Peter King, an Irish-American representing a district with a heavily Jewish constituency, has taken on an unwittingly ironic role: a crusader against what’s characterized as a foreign religion being brought into America by people from backwards countries threatening our American way of life.
As Americans of mixed heritage, we grew up hearing stories about how our Jewish grandparents faced similar prejudice in the early 20th century and how our Irish ancestors faced more of the same when they arrived in the mid-19th century. Chinese workers faced even harsher legal restrictions with the Chinese Exclusion Act and Japanese-Americans were interred through World War II. Countless others have been through similar treatment. And these are willing immigrants and their descendants; African and Indigenous Americans have suffered much worse.
Up into the 1930s, Republicans attacked the Democrats as “the party of rum, Romanism, and rebellion,” and a Democratic president’s heritage was questioned with sneers at “Franklin Rosenfeld.” Haven’t the American people learned? King is perpetuating an American tradition, but one that should have been sent the way of Jim Crow segregation, not to preserve as part of our “American way of life.”

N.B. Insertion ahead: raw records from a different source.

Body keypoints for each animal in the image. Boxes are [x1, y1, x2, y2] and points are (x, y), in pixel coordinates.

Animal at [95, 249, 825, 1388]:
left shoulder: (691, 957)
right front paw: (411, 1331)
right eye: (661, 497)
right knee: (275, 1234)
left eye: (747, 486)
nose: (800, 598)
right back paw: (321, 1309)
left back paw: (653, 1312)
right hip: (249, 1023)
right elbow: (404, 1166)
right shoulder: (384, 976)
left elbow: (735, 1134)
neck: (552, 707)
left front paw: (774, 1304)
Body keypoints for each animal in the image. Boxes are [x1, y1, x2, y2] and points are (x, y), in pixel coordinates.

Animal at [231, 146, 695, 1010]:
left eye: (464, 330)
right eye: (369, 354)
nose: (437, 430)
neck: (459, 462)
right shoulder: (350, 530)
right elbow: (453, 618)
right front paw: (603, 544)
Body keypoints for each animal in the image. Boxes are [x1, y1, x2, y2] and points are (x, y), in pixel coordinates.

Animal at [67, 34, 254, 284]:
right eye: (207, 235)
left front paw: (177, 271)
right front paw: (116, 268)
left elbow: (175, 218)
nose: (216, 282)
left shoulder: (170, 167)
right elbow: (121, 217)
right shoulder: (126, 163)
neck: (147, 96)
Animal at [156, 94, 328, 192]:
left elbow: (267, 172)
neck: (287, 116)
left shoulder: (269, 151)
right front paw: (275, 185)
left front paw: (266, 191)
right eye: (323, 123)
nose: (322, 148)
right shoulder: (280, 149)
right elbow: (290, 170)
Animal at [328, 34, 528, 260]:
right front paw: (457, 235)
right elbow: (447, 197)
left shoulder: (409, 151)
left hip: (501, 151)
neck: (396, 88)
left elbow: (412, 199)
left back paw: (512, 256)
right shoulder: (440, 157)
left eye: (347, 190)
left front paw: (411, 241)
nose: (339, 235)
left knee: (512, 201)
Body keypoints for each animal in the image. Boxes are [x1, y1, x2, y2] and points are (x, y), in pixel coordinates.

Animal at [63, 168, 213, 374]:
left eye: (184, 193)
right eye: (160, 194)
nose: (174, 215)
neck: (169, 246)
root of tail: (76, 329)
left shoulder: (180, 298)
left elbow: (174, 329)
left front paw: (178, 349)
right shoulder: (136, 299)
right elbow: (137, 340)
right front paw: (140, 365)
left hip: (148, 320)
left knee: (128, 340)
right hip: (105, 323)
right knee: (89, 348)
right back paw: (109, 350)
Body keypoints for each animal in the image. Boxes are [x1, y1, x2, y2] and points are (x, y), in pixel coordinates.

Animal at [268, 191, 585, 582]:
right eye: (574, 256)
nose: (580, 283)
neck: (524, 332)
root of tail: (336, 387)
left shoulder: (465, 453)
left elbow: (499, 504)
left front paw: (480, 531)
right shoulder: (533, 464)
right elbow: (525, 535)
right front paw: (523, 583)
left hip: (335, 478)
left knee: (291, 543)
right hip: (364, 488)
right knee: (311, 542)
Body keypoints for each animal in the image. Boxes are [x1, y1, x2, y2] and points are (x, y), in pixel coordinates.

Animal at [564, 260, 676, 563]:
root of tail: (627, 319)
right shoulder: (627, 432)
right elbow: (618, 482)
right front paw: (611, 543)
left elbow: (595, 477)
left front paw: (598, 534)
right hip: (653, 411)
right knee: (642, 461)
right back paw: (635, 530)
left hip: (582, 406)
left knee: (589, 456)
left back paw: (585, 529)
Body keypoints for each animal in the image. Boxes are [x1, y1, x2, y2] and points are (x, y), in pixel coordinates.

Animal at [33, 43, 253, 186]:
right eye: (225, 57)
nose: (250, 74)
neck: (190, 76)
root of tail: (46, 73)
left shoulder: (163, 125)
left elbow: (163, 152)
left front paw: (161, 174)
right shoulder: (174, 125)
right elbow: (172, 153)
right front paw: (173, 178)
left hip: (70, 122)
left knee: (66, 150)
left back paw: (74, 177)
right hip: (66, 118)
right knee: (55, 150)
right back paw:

King complains that Muslim community leaders are not cooperating with law enforcement. We have to wonder what sort of cooperation he is looking for. If an Imam says, “We have none of that here,” it is more likely a statement of fact than an evasion. Or in some cases those susceptible to violent acts keep it secret from their community. Last December when Mohamed Mohamud was drawn into what he believed to be an al-Qaeda cell he never told anyone at his mosque, knowing they would disapprove, as nearly all Muslims would.
As with the young Somali, the FBI has been far more successful in recruiting Muslim malcontents into sting operations than al-Qaeda has been in carrying out the real thing. Whether on an urban street corner or at a Tea Party rally, finding angry, alienated young men who can be talked into foolish acts is no great challenge. It was angry young men in earlier days who donned white hoods to protect “good, Protestant Americans” not just from the “menace” of racial integration, but the “dire influence” of Catholics and Jews. We have seen the same anger and alienation in films of racist hate rallies, whether in anti-Semitic rallies in Germany in the 1930s, in Alabama in the 1960s, or in Yorba Linda this February.
What kind of “cooperation” does King want? In reporting instances of planned violence, Muslims have been not just cooperative, but proactive. The Nigerian would-be airplane bomber was reported by his own father. The attempted Times Square bomber was first identified by a Muslim street vendor. Would that Ted Kaczinsky and Timothy McVeigh had lived in such alert communities!
King’s hearings are a signal to Muslims that we are not accepted as a part of American society. This can only promote more alienation and anger. He is not only exploiting Islamophobia to build a political base of fear and prejudice; his message of divisive suspicion also will undermine Muslim efforts to integrate into our society, to enrich America as our Catholic and Jewish ancestors did, not by abandoning their religion, but by bringing it into the American mainstream.
We are American Muslims dedicated to democracy and pluralism; we support women’s equality and GLBT rights. We recognize that there are religious extremists in our religion as there are in others and we struggle with prejudices within our community and without. We see bridges between peoples and inclusion leading to integration and mutual cultural enrichment as evidenced by our own mixed backgrounds.
We are American Muslims of mixed Irish and Jewish backgrounds, and have great faith in the strength of cultural diversity. But just when we would like to think that racial and religious prejudices have been left in the past, we see frightening new repetitions of old patterns. We ask Peter King and his constituents to recognize the language of hatred and fear, to remember how our families endured humiliation and abuse, and to offer Muslim Americans, native and immigrant, the friendship that our Irish and Jewish ancestors and so many other new Americans should have enjoyed.